-- Requirement --
Rewrite the entries from the beginning up to and including the line with "genus: Linanthus", replacing "scientific name" with "binomial name" and leaving everything else unchanged.

-- Entries --
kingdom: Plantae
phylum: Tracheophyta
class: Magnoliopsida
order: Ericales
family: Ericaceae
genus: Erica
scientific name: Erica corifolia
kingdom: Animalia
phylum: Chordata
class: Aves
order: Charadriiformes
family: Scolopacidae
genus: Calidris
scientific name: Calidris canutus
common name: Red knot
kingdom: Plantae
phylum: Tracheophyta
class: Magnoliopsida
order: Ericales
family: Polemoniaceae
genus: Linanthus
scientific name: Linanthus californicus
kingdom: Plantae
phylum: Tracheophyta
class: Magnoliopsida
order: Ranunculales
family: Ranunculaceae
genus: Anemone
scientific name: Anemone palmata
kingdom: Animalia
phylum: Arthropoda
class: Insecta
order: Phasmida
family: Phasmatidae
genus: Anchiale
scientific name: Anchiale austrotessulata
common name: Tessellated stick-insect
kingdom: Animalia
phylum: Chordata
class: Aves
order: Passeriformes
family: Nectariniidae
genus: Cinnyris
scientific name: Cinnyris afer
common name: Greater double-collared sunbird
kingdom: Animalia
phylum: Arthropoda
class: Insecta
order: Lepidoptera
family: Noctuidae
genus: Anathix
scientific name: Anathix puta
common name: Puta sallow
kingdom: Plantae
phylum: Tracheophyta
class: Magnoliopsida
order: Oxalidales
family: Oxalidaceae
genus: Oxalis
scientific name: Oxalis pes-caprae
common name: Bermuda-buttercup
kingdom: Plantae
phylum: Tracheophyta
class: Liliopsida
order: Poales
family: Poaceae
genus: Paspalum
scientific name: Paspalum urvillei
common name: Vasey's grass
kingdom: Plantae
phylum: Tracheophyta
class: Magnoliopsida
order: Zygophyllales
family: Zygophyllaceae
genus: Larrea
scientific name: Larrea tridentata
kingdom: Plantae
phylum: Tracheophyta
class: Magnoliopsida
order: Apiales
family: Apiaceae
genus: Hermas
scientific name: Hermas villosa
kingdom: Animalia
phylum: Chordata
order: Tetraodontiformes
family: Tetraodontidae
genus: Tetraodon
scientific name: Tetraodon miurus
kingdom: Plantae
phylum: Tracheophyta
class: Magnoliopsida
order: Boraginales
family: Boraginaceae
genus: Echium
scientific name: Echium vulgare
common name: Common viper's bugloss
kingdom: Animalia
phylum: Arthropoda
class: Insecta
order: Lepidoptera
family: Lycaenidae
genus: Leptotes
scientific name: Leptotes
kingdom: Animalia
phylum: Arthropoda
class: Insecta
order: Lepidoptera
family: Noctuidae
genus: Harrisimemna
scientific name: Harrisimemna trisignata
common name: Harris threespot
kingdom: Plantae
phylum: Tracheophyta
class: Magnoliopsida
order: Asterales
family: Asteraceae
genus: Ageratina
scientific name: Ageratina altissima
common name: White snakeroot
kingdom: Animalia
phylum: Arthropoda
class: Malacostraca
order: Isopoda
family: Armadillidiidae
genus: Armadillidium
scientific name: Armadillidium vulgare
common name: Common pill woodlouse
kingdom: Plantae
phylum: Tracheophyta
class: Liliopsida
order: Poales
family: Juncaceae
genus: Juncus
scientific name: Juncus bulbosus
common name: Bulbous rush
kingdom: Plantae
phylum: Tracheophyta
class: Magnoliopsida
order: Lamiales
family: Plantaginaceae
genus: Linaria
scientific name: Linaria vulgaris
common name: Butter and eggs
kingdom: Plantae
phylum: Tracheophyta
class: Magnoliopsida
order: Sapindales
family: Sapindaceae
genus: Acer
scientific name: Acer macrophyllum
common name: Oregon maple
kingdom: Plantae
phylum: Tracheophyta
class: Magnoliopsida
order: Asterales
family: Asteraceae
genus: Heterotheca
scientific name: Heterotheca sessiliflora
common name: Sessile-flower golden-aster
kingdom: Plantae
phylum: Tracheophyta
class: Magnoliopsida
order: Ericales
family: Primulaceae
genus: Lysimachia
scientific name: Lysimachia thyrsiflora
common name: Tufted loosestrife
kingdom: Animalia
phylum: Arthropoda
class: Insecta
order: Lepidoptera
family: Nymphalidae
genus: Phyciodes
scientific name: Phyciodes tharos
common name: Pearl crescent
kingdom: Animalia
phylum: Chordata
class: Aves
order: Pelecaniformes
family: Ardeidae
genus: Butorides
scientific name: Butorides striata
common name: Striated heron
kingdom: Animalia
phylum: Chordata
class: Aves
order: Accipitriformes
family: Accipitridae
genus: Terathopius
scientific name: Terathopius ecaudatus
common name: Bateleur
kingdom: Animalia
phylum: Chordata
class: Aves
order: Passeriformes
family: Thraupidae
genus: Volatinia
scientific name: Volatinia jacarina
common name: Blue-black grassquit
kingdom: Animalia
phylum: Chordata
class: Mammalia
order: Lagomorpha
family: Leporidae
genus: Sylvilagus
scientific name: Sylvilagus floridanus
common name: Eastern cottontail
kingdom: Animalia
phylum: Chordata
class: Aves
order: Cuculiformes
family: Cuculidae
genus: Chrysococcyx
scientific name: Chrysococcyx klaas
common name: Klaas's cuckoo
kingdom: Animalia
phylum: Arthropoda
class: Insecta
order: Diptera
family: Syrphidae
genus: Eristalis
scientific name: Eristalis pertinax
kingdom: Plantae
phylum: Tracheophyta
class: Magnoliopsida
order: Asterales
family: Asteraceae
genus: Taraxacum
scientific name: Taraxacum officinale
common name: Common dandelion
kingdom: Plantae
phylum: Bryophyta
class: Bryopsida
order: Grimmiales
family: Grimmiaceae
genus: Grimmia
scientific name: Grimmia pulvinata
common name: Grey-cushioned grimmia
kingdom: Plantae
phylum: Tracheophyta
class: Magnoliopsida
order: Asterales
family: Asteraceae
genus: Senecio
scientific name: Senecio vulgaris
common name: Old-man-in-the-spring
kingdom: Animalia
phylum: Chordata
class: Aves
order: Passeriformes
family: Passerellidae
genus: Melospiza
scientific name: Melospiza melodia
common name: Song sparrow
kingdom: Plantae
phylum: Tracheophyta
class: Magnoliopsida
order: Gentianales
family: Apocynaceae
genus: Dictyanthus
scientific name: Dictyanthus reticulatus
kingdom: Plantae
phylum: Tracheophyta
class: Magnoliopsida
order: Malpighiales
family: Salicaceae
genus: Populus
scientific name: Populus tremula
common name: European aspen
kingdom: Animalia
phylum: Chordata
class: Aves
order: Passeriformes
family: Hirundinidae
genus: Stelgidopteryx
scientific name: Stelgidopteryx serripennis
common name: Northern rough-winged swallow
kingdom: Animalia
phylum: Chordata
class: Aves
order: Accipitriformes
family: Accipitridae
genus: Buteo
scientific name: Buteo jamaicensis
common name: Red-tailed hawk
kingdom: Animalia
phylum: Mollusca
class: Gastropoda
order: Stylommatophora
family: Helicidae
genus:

-- Answer to the exercise --
kingdom: Plantae
phylum: Tracheophyta
class: Magnoliopsida
order: Ericales
family: Ericaceae
genus: Erica
binomial name: Erica corifolia
kingdom: Animalia
phylum: Chordata
class: Aves
order: Charadriiformes
family: Scolopacidae
genus: Calidris
binomial name: Calidris canutus
common name: Red knot
kingdom: Plantae
phylum: Tracheophyta
class: Magnoliopsida
order: Ericales
family: Polemoniaceae
genus: Linanthus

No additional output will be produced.